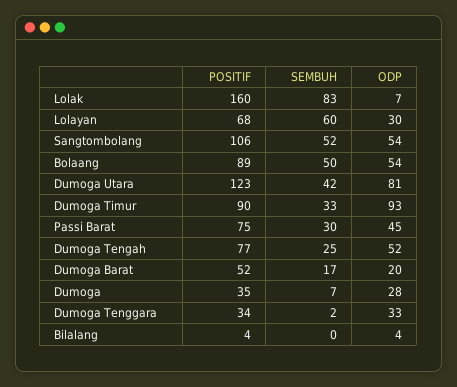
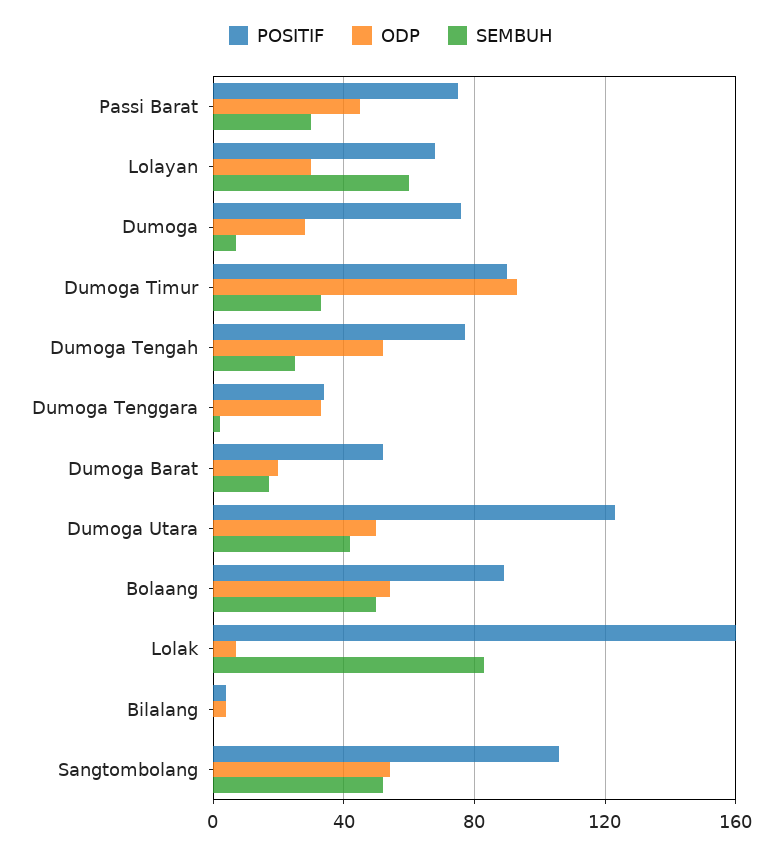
  {
    "POSITIF": {
      "Lolak": 160,
      "Lolayan": 68,
      "Sangtombolang": 106,
      "Bolaang": 89,
      "Dumoga Utara": 123,
      "Dumoga Timur": 90,
      "Passi Barat": 75,
      "Dumoga Tengah": 77,
      "Dumoga Barat": 52,
-     "Dumoga": 35,
+     "Dumoga": 75,
      "Dumoga Tenggara": 34,
      "Bilalang": 4
    },
    "SEMBUH": {
      "Lolak": 83,
      "Lolayan": 60,
      "Sangtombolang": 52,
      "Bolaang": 50,
      "Dumoga Utara": 42,
      "Dumoga Timur": 33,
      "Passi Barat": 30,
      "Dumoga Tengah": 25,
      "Dumoga Barat": 17,
      "Dumoga": 7,
      "Dumoga Tenggara": 2,
      "Bilalang": 0
    },
    "ODP": {
      "Lolak": 7,
      "Lolayan": 30,
      "Sangtombolang": 54,
      "Bolaang": 54,
-     "Dumoga Utara": 81,
+     "Dumoga Utara": 50,
      "Dumoga Timur": 93,
      "Passi Barat": 45,
      "Dumoga Tengah": 52,
      "Dumoga Barat": 20,
      "Dumoga": 28,
      "Dumoga Tenggara": 33,
      "Bilalang": 4
    }
  }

────

Your objective: Give the count of lines in the data that contain the word "Sangtombolang", and write nothing besides it.

Answer: 3